▶ Problems to solve:
• 1. Using the spam article, decide whether each statement agrees with it. Answer yes or no for each and quote the deciding words. (a) Akismet says the "best written spam" comes from South-East Asia. (b) Early comment spam was hard to detect. (c) Old-fashioned pill, porn and malware spam tends to come from South-East Asia.
• 2. According to the spam article, where do SEO firms set up the low-paid workers they hire?

▶ Selected excerpt:

☆ ☆ ☆

The "best written spam," according to Akismet, comes from South-East Asia. As the Akismet team notes, SEO firms will often hire these low-paid workers and set them up to work out of Internet cafes and local universities.
Akismet: "The 'best written spam' comes from South-East Asia."
Detecting Human-Posted Spam is Hard
We have definitely seen this increase in human-posted spam here at ReadWriteWeb over the last two years or so. While early comment spam was easily detectable because it had nothing to do with the actual post, we now have to take a closer look at all the links our commenters use in their personal profiles in order to weed out the spammers. Often, comments that look perfectly legit will include a link to a Viagra or SEO site in the profile link.
What About Regular Spam?
Besides the rise of human-powered spam, traditional spam is still going strong as well. Akismet notes that "old-fashioned" pill, porn and malware spam still tends to originate from Eastern Europe and the Russian Federation. Spammers there still operate huge networks of malware-infected machines that run spambots.

☆ ☆ ☆

▶ Entries provided:

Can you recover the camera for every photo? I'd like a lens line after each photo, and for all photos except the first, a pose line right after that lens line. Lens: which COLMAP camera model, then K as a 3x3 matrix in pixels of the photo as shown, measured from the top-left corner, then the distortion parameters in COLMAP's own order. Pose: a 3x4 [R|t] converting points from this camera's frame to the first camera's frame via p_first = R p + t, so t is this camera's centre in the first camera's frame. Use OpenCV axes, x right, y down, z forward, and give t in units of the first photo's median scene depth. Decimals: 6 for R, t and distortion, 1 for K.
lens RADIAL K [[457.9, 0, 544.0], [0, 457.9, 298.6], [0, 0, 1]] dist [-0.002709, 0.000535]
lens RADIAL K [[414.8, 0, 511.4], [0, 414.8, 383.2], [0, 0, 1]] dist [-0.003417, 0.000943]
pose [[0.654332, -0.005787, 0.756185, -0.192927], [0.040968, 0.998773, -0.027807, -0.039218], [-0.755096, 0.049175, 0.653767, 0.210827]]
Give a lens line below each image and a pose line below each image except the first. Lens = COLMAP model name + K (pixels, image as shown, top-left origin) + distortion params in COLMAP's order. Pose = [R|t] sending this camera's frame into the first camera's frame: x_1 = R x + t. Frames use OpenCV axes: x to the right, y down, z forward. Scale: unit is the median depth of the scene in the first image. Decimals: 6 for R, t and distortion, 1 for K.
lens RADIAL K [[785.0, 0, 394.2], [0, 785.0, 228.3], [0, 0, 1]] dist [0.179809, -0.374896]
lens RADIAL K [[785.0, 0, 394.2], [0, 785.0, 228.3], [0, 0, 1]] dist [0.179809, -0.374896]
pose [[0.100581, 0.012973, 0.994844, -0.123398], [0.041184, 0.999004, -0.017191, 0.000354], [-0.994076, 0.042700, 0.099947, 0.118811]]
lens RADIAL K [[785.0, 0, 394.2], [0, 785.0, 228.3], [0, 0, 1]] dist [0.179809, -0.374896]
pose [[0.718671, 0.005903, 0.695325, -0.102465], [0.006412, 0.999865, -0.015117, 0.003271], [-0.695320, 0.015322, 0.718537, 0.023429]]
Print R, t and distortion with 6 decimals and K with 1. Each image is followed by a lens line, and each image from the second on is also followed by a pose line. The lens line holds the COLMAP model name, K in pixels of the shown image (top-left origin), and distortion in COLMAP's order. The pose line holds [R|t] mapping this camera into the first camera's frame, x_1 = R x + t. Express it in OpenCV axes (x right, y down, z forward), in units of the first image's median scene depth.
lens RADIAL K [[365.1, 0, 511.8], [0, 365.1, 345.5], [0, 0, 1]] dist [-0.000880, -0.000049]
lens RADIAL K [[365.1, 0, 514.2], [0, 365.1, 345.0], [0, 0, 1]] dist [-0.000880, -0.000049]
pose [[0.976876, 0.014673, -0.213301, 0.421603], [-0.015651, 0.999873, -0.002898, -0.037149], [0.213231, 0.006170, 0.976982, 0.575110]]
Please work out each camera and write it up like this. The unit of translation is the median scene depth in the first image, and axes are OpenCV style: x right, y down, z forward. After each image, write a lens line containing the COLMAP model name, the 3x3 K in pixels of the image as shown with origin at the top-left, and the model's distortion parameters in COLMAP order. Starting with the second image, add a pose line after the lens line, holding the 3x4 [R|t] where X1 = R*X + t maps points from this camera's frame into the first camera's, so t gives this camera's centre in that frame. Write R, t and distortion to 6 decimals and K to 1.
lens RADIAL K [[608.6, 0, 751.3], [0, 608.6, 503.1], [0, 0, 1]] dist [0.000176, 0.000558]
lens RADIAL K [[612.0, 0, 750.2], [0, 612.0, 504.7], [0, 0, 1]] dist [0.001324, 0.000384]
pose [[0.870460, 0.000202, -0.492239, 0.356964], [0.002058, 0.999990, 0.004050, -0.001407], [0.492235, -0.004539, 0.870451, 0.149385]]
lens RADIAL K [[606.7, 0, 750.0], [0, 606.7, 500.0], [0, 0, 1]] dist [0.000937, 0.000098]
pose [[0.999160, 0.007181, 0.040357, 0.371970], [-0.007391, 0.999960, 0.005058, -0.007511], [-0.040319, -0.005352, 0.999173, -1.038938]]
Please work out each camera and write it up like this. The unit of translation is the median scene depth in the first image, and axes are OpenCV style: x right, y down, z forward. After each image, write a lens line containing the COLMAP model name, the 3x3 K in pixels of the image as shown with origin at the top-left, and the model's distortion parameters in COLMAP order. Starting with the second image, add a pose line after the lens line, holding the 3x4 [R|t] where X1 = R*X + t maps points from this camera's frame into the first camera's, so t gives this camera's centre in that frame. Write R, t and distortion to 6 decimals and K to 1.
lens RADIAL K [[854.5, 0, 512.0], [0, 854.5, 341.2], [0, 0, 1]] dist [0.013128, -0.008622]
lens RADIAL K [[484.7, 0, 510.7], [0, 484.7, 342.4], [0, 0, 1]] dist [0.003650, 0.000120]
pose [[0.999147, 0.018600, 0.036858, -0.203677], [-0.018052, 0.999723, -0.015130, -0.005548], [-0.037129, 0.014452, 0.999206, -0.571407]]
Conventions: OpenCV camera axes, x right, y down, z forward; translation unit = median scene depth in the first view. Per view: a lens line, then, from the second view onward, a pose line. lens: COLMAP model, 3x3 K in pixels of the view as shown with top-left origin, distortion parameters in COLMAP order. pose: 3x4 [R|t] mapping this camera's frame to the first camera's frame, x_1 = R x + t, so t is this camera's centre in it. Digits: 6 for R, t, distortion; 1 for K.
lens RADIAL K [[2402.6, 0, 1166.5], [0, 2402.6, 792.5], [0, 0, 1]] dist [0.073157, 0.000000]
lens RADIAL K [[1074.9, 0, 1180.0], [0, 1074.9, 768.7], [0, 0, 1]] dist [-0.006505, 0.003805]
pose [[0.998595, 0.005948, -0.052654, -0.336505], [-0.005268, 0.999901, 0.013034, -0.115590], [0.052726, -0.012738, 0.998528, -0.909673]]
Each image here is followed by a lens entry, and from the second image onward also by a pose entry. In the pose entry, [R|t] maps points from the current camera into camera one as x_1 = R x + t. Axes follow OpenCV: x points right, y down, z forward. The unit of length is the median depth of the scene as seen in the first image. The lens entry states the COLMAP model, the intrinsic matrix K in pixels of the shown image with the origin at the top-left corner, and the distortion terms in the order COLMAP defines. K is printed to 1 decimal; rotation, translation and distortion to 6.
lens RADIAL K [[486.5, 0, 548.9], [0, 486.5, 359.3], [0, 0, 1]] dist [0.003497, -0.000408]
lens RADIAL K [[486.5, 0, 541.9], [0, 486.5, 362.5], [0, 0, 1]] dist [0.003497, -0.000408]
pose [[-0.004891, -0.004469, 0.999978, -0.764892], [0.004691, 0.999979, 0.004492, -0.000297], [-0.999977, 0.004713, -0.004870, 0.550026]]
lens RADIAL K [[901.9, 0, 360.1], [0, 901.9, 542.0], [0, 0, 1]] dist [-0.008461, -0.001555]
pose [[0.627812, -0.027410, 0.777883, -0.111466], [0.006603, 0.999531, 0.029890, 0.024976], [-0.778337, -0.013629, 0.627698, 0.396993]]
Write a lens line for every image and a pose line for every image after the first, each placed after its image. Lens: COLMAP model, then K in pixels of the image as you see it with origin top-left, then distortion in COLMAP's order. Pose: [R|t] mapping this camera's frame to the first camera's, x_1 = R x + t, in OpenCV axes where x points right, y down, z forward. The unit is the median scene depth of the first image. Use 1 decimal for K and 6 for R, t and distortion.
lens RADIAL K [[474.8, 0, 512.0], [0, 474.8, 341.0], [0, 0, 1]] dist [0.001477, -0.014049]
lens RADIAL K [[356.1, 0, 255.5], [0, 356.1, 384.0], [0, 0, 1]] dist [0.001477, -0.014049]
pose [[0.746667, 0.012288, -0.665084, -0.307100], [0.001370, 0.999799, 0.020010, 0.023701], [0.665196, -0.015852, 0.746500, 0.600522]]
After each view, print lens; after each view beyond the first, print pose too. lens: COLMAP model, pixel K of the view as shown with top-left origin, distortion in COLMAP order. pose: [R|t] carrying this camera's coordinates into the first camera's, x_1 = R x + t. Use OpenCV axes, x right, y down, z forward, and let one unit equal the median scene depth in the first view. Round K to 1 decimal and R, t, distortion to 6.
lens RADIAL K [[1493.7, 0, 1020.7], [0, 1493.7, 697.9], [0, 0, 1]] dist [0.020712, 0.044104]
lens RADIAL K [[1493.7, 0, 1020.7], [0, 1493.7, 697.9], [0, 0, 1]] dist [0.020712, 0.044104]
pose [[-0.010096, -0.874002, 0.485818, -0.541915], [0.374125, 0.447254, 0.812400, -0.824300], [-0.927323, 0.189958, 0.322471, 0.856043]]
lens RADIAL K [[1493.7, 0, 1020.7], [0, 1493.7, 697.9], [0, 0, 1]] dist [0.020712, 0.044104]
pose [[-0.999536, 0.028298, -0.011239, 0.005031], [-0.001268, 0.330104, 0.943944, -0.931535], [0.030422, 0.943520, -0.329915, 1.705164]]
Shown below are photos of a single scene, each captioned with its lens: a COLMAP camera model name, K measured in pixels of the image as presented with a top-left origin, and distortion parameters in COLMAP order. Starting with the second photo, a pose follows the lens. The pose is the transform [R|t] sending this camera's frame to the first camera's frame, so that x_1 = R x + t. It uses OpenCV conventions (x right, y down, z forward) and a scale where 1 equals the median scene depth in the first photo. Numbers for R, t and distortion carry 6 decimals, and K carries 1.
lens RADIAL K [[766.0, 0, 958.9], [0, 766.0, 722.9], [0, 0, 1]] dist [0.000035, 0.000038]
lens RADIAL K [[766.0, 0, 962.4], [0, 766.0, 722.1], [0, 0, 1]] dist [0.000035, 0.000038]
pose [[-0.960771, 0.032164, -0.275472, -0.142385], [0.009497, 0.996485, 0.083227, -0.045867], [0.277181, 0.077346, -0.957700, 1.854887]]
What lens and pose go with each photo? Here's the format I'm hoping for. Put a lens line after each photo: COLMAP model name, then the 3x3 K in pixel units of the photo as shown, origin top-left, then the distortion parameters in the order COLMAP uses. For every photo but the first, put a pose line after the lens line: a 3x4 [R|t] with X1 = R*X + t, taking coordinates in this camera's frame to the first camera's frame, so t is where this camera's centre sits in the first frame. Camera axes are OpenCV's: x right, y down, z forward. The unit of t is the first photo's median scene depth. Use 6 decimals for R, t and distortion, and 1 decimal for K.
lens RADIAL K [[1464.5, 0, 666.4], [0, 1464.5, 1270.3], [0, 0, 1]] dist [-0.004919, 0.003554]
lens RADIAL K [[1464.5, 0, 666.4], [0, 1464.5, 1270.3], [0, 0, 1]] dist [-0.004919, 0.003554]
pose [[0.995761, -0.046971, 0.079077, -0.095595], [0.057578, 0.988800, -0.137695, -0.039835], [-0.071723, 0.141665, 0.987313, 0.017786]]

☆ ☆ ☆

▶ Task-by-task outputs:
• 1.
(a) Yes: "The 'best written spam' comes from South-East Asia."
(b) No: "early comment spam was easily detectable because it had nothing to do with the actual post"
(c) No: "still tends to originate from Eastern Europe and the Russian Federation"

• 2. Out of Internet cafes and local universities.